Mike Kohn!

CONTENTS

YouTube
BlueSky
GitHub
LinkedIn

Kunzip

Posted: May 2005
Updated: May 28, 2019

Introduction

Kunzip is a free library under the LGPL license for decompressing ZIP archives. Kunzip started out as a test program I wrote for decompressing .zip files through a command line program. I eventually added hooks to make it a .so or DLL that can be used from Unix or Windows programs. My plan for the kunzip library was to make it as small (currently under 40k) and simple to use as possible so it can even be used from VisualBasic or such. It should be fully compatible with zipfiles created by InfoZip, PkZip, and WinZip. It can downloaded from the link below and view the prototypes for different languages that can call the kunzip library.

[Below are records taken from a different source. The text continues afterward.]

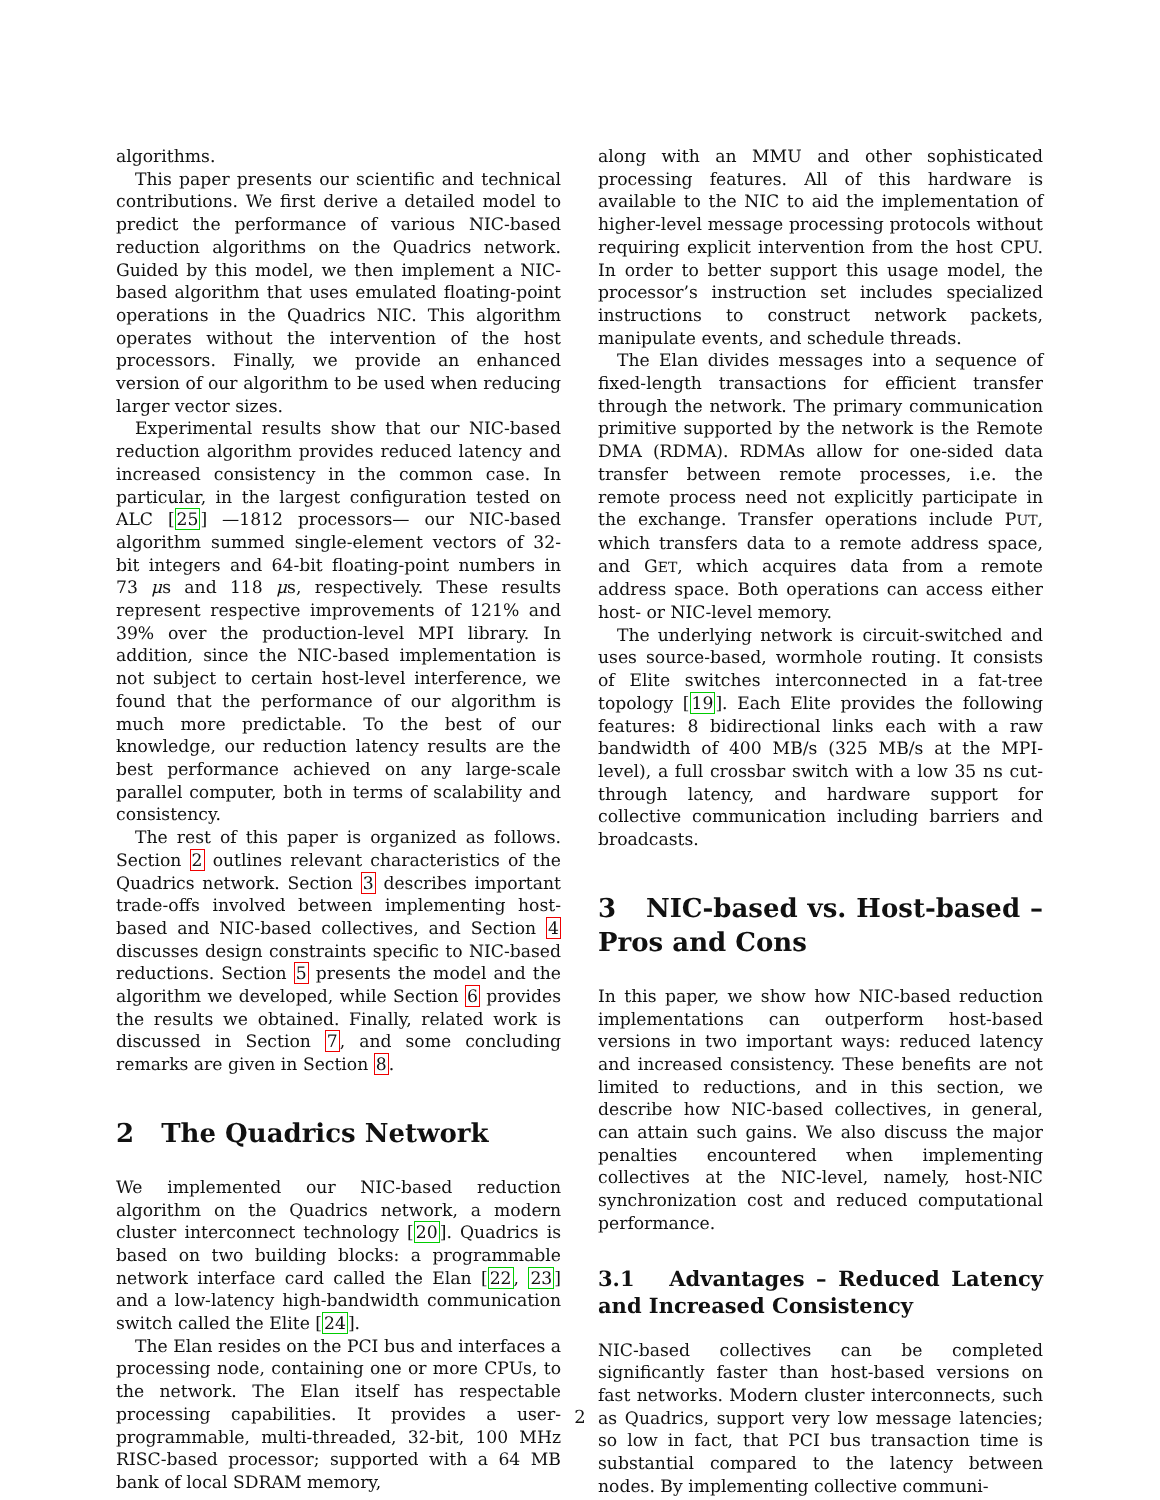algorithms.
This paper presents our scientific and technical contributions. We first derive a detailed model to predict the performance of various NIC-based reduction algorithms on the Quadrics network. Guided by this model, we then implement a NIC-based algorithm that uses emulated floating-point operations in the Quadrics NIC. This algorithm operates without the intervention of the host processors. Finally, we provide an enhanced version of our algorithm to be used when reducing larger vector sizes.
Experimental results show that our NIC-based reduction algorithm provides reduced latency and increased consistency in the common case. In particular, in the largest configuration tested on ALC [25] —1812 processors— our NIC-based algorithm summed single-element vectors of 32-bit integers and 64-bit floating-point numbers in 73 μs and 118 μs, respectively. These results represent respective improvements of 121% and 39% over the production-level MPI library. In addition, since the NIC-based implementation is not subject to certain host-level interference, we found that the performance of our algorithm is much more predictable. To the best of our knowledge, our reduction latency results are the best performance achieved on any large-scale parallel computer, both in terms of scalability and consistency.
The rest of this paper is organized as follows. Section 2 outlines relevant characteristics of the Quadrics network. Section 3 describes important trade-offs involved between implementing host-based and NIC-based collectives, and Section 4 discusses design constraints specific to NIC-based reductions. Section 5 presents the model and the algorithm we developed, while Section 6 provides the results we obtained. Finally, related work is discussed in Section 7, and some concluding remarks are given in Section 8.
2 The Quadrics Network
We implemented our NIC-based reduction algorithm on the Quadrics network, a modern cluster interconnect technology [20]. Quadrics is based on two building blocks: a programmable network interface card called the Elan [22, 23] and a low-latency high-bandwidth communication switch called the Elite [24].
The Elan resides on the PCI bus and interfaces a processing node, containing one or more CPUs, to the network. The Elan itself has respectable processing capabilities. It provides a user-programmable, multi-threaded, 32-bit, 100 MHz RISC-based processor; supported with a 64 MB bank of local SDRAM memory,
along with an MMU and other sophisticated processing features. All of this hardware is available to the NIC to aid the implementation of higher-level message processing protocols without requiring explicit intervention from the host CPU. In order to better support this usage model, the processor’s instruction set includes specialized instructions to construct network packets, manipulate events, and schedule threads.
The Elan divides messages into a sequence of fixed-length transactions for efficient transfer through the network. The primary communication primitive supported by the network is the Remote DMA (RDMA). RDMAs allow for one-sided data transfer between remote processes, i.e. the remote process need not explicitly participate in the exchange. Transfer operations include PUT, which transfers data to a remote address space, and GET, which acquires data from a remote address space. Both operations can access either host- or NIC-level memory.
The underlying network is circuit-switched and uses source-based, wormhole routing. It consists of Elite switches interconnected in a fat-tree topology [19]. Each Elite provides the following features: 8 bidirectional links each with a raw bandwidth of 400 MB/s (325 MB/s at the MPI-level), a full crossbar switch with a low 35 ns cut-through latency, and hardware support for collective communication including barriers and broadcasts.
3 NIC-based vs. Host-based – Pros and Cons
In this paper, we show how NIC-based reduction implementations can outperform host-based versions in two important ways: reduced latency and increased consistency. These benefits are not limited to reductions, and in this section, we describe how NIC-based collectives, in general, can attain such gains. We also discuss the major penalties encountered when implementing collectives at the NIC-level, namely, host-NIC synchronization cost and reduced computational performance.
3.1 Advantages – Reduced Latency and Increased Consistency
NIC-based collectives can be completed significantly faster than host-based versions on fast networks. Modern cluster interconnects, such as Quadrics, support very low message latencies; so low in fact, that PCI bus transaction time is substantial compared to the latency between nodes. By implementing collective communi-
2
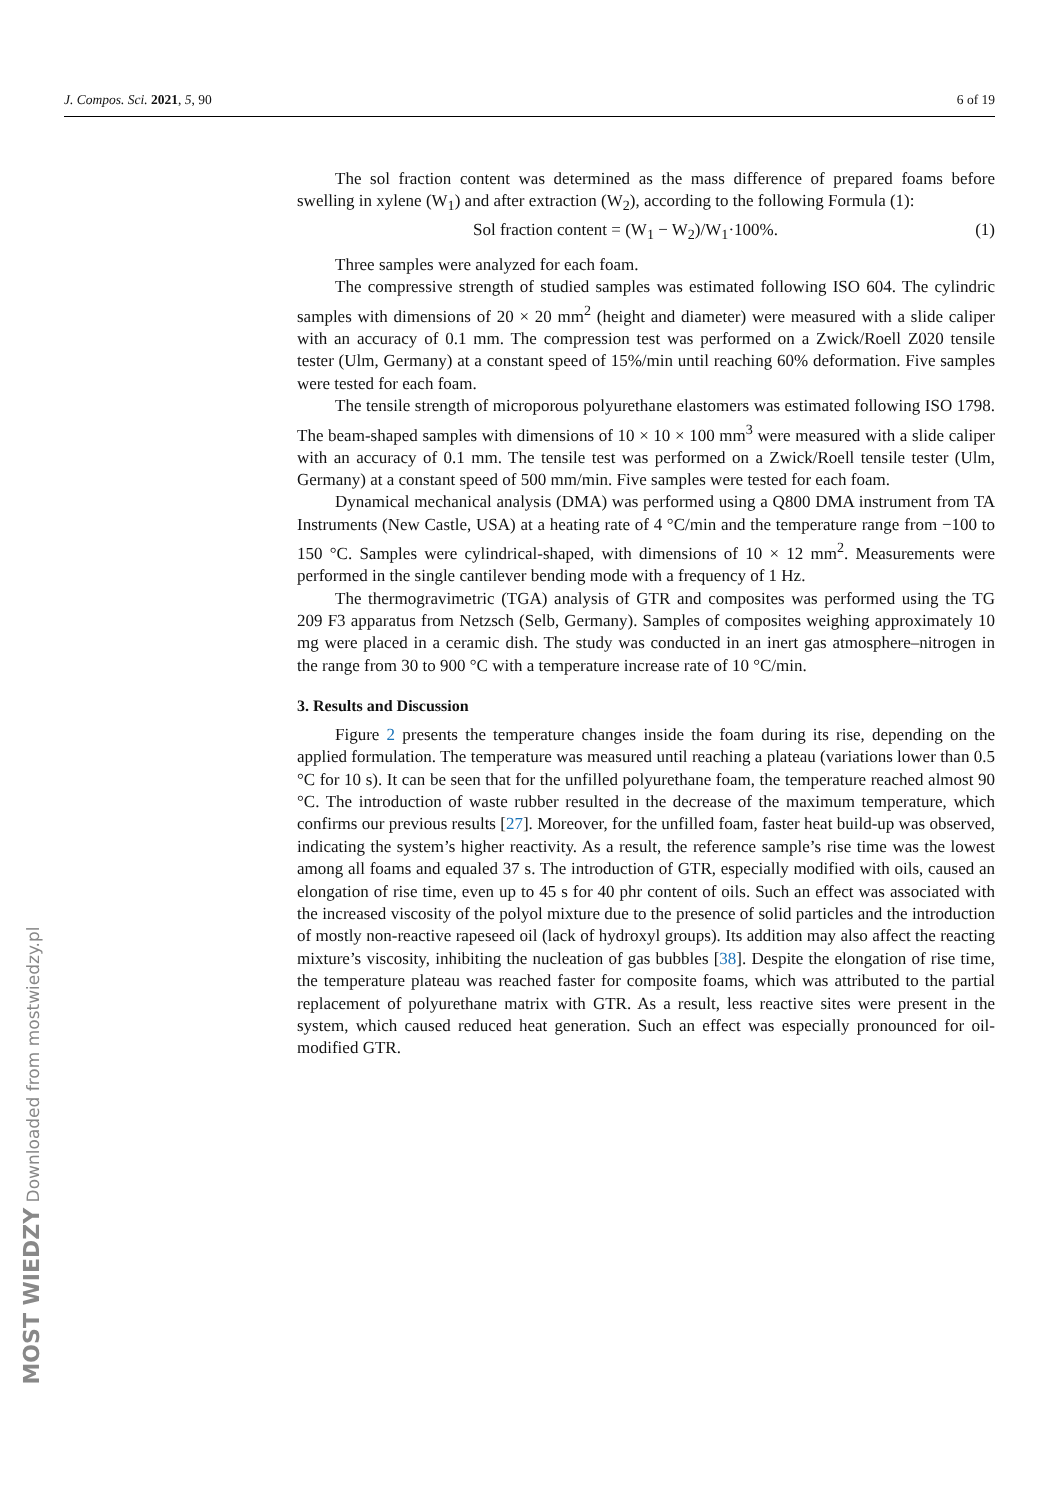J. Compos. Sci. 2021, 5, 90 6 of 19
The sol fraction content was determined as the mass difference of prepared foams before swelling in xylene (W<sub>1</sub>) and after extraction (W<sub>2</sub>), according to the following Formula (1):
Sol fraction content = (W<sub>1</sub> − W<sub>2</sub>)/W<sub>1</sub>·100%. (1)
Three samples were analyzed for each foam.
The compressive strength of studied samples was estimated following ISO 604. The cylindric samples with dimensions of 20 × 20 mm<sup>2</sup> (height and diameter) were measured with a slide caliper with an accuracy of 0.1 mm. The compression test was performed on a Zwick/Roell Z020 tensile tester (Ulm, Germany) at a constant speed of 15%/min until reaching 60% deformation. Five samples were tested for each foam.
The tensile strength of microporous polyurethane elastomers was estimated following ISO 1798. The beam-shaped samples with dimensions of 10 × 10 × 100 mm<sup>3</sup> were measured with a slide caliper with an accuracy of 0.1 mm. The tensile test was performed on a Zwick/Roell tensile tester (Ulm, Germany) at a constant speed of 500 mm/min. Five samples were tested for each foam.
Dynamical mechanical analysis (DMA) was performed using a Q800 DMA instrument from TA Instruments (New Castle, USA) at a heating rate of 4 °C/min and the temperature range from −100 to 150 °C. Samples were cylindrical-shaped, with dimensions of 10 × 12 mm<sup>2</sup>. Measurements were performed in the single cantilever bending mode with a frequency of 1 Hz.
The thermogravimetric (TGA) analysis of GTR and composites was performed using the TG 209 F3 apparatus from Netzsch (Selb, Germany). Samples of composites weighing approximately 10 mg were placed in a ceramic dish. The study was conducted in an inert gas atmosphere–nitrogen in the range from 30 to 900 °C with a temperature increase rate of 10 °C/min.
3. Results and Discussion
Figure 2 presents the temperature changes inside the foam during its rise, depending on the applied formulation. The temperature was measured until reaching a plateau (variations lower than 0.5 °C for 10 s). It can be seen that for the unfilled polyurethane foam, the temperature reached almost 90 °C. The introduction of waste rubber resulted in the decrease of the maximum temperature, which confirms our previous results [27]. Moreover, for the unfilled foam, faster heat build-up was observed, indicating the system’s higher reactivity. As a result, the reference sample’s rise time was the lowest among all foams and equaled 37 s. The introduction of GTR, especially modified with oils, caused an elongation of rise time, even up to 45 s for 40 phr content of oils. Such an effect was associated with the increased viscosity of the polyol mixture due to the presence of solid particles and the introduction of mostly non-reactive rapeseed oil (lack of hydroxyl groups). Its addition may also affect the reacting mixture’s viscosity, inhibiting the nucleation of gas bubbles [38]. Despite the elongation of rise time, the temperature plateau was reached faster for composite foams, which was attributed to the partial replacement of polyurethane matrix with GTR. As a result, less reactive sites were present in the system, which caused reduced heat generation. Such an effect was especially pronounced for oil-modified GTR.
MOST WIEDZY Downloaded from mostwiedzy.pl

I've also been recently working a small .gz compression library called libkohnz (in a separate repo below) that uses little memory and can speed up creating .gz files in situations where the redundancies are known at file creation time. There is also a utility in this repository called parse_gz which can take a .gz file and print out all the huffman tables (if it's dynamic huffman) along with showing all the length / distance codes in the file. Useful for debugging deflate compression.

Related Projects @mikekohn.net

Graphics:

SSE Image Processing, GIF, TIFF, BMP/RLE, JPEG, AVI, kunzip, gif2avi, Ringtone Tools, yuv2rgb, RTSP

Downloads

kunzip-2015-02-09.tar.gz (Source Code)
kunzip-2015-02-09.zip (Windows binary DLL, kunzip.dll)

C/C++ prototypes


git clone https://github.com/mikeakohn/kunzip
git clone https://github.com/mikeakohn/libkohnz

Some Boring History About Kunzip

I originally started this code to be able to decompress (and maybe even compress) PNG graphic files. Since this is the same algorithm used in gzip and zip (WinZip, InfoZip, etc), I decided to make it work with .zip files instead. Unfortunately, all the specs I had for this compression were for PNG and Zip is slightly different, so I had some problems getting it working.

The first version kunzip (which built the huffman tables using arrays instead of trees and did a lot of fseeking) ran painfully slow, but the latest version runs quite well. One interesting thing I found, when I did static huffman decompression for TIFF, I did it using lookup tables instead of trees. This actually ran very fast, although I'm not sure of the speed difference if trees were used instead. On this project, I started out doing all 3 huffman sets using lookup tables. After I saw how slow it ran, I switched the length huffman codes to a tree and the decompression ran almost double the speed. When I changed the distance huffman codes to trees, the decompression slowed down by a few seconds. So I left length / distance huffman codes as trees and kept the first huffman codes as lookup tables. I may try and improve on the speed even more later.

This project was written to be compiled on Unix (Linux,FreeBSD,etc) systems. To build a DLL for Windows, download the source code and type: make dll. The mingw C compiler will need to be installed.

How DEFLATE works

DEFLATE compresses data by first running an LZ77 compression scheme on a chunk of binary data and then taking the LZ77 codes and compressing those with huffman. LZ77 compresses data in the following way: If while writing a file, the compressor sees that a combination of characters have already been written to the file, the compressor will instead write out a distance code (the number of bytes to search backwards in the uncompessed file) and a length code (the number of bytes to copy from that point in the file). So for example, having a string of text that looks like this:

i am not a number, i am a free man

LZ77 would compress that to: i am not a number, (19,5)free man

Where 19 is the distance backwards and 5 is the number of characters that are similar. In DEFLATE, a series of codes (values from 0 to 285) tell the decompressor whether to output a single byte (0 to 255), to stop decompressing (256), or the length of bytes to copy with a distance code following (257-285). These codes are huffman encoded to make the compressed data more compact.